This is taking longer than you thought. Five months already and no real product? Perhaps by now the short stories you’ve sent out have been printed in an Indie lit journal, or maybe you have yet to hear back at all. You might be behind in your work or feeling like the process is going slow. Just remember, in the future, it will feel like a blip. It is better than spending a lot of time doing nothing.
Stick with us. We’re almost done with project number one.
Day 1. Write to 55,750 words.
For anyone who has just come to the game, the idea is to write about 1,750 words most days. This is a lot for some people. This is a little for others. I chose this amount because it is enough to feel like you’re accomplishing something, but not enough to be overwhelming. After having done this for some time, you are able to pick a pace you feel is challenging enough yet possible enough. An extra 250 words can do wonders for the time frame.
Day 2. Write to 56,500.
Day 3. Write to 56,250.
Day 4. Write to 57,000.
Day 5. Write a query.
Now that you’re this entrenched in your book, you probably have a pretty good idea of what is going on and plans for what is going to happen. You don’t know everything yet, and there’s a good chance many things will change, but writing a query now is good for you for several different reasons.
One, the query needs to be damn close to being perfect. Busy agents are looking for any reason to write you off without taking a lot of time. They want your book to be good; they just don’t think it will be. Prove them wrong. By writing one now you get to take your time with it, but not stall the actual process of sending the work out when you go to submit.
Next, by considering what are the most interesting parts of your book you will notice what you want to spend more or less time with. Knowing what elements you’re selling helps make choices during the editing process and when you aren’t sure what should be happening.

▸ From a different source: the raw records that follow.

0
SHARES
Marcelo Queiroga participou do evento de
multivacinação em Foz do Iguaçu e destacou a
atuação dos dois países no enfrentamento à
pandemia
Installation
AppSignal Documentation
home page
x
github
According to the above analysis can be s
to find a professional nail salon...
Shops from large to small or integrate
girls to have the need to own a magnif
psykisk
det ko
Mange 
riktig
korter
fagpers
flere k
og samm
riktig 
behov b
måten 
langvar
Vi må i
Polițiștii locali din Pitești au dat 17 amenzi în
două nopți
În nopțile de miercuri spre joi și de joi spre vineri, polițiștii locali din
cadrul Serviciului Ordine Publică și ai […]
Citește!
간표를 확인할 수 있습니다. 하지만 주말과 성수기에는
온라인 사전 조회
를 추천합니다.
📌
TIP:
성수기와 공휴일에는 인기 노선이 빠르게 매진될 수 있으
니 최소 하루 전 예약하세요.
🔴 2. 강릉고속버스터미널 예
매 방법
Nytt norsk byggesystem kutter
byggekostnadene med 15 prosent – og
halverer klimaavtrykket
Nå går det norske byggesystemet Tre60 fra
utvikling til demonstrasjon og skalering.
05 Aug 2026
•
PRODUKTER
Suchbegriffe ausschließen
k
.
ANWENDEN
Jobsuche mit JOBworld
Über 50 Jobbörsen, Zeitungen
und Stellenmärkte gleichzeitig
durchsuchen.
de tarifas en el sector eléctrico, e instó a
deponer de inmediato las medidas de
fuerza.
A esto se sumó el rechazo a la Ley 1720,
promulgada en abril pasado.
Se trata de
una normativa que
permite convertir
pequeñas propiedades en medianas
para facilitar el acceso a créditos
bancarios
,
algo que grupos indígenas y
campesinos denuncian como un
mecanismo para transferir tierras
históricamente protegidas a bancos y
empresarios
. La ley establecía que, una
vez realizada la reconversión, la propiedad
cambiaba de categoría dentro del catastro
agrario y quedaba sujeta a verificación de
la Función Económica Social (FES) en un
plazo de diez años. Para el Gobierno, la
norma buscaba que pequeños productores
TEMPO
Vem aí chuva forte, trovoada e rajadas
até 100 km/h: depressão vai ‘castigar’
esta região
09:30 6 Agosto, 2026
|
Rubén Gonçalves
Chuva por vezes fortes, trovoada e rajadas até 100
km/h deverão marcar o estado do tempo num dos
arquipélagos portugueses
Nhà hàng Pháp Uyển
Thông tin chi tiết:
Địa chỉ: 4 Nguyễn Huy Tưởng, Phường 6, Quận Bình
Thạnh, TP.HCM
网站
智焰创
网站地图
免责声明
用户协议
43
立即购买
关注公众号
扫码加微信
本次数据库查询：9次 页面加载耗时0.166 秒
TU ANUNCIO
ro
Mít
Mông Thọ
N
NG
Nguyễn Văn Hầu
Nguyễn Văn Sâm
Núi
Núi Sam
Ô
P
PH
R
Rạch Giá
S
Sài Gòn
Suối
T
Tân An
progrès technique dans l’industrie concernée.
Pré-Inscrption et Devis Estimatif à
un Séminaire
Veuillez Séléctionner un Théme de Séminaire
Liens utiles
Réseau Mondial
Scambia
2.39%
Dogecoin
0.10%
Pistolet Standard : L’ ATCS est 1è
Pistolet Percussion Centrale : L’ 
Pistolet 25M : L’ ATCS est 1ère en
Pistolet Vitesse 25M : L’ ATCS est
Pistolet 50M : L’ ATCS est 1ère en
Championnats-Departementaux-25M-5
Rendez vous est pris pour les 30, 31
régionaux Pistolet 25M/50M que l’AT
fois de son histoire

A query is a letter that states plot, indicates atmosphere, and introduces characters. It needs to be less than one page, so by taking the time to think, “These are the most exciting elements of my story,” it will occur to you, “I haven’t talk about this part enough in the actual manuscript.”
Because this is way early in the game, you don’t need to worry about being brilliant yet. Don’t think too hard, just get it off your chest.
Day 6. Write to 57,750 words.
Day 7. Write to 58,500 words.
Day 8. Write to 59,250 words.
Day 9. Edit last 5,000 words.
Day 10. Write to 60,000 words.
Day 11. Write to 60,750 words.
Day 12. Write to 61,500 words.
Day 13. Edit from the 20,000 word point to the 40,000 word point.
This is one of the longer days, but by reading through this and just giving it a little gloss over, you will remind yourself what you’ve written and have the book in its third draft by the time the novel is actually finished, making it more likely you will like it.
Look for things like loose threads that you’ve forgotten about, continuity issues, and just fix word choices that you weren’t in love with. Don’t worry about how terrible it is; it isn’t indicative of what it can be.
Day 14. Write to 62,250.
Day 15. Write to 63,000.
Day 16. Write to 63,750.
Day 17. Watch a terrible movie and think about how you would improve it.
One of the largest schisms between beginning writers is the issue of judgment. Some of us are terribly judgmental whores and others are completely confident in whatever crap Hollywood is throwing up.
There are those who do not need to learn how to tear apart films. For others, however, it is the hardest and most necessary part of experience. If you can’t figure out how to fix something you are objective about, how can you possibly know what to do with the work you are most jaded to?
Watch any film and come up with what you didn’t like about it, why you didn’t like it, and how to fix it.
If you are really good at this already, then watch a film you either hate or think you would hate and ask yourself (with the assumption they’re not big fat liars) why its fans like it.
Day 18. Write to 64,500.
Day 19. Write to 65,250.
Day 20. Edit last 5,000 words.
Day 21. Write to 66,000.
Day 22. Write to 66,750.
Day 23. Write to 67,500.
Day 24. Edit a short story.
Considering we have two shorts sitting there, waiting to be sent out, rereading them after all this time can give you a clear indication of your writing style. Work on either story you prefer.
Day 25. Write to 68,250.
Day 26. Write to 69,000.
Day 27. Write to 69,750.
Day 28. Edit last 5,000 words.
Day 29. Write to 70,500.
Day 30. Write to 71,250.
With less than half a year complete, we have almost a whole book finished. If you’re a fast writer, you might already be done.
You should be feeling good about yourself, and maybe a little nervous. It is not all that uncommon to want to quit at this point. I’ve had many books I’ve stopped right when the getting was good.
You’re almost done. Just remember to keep going.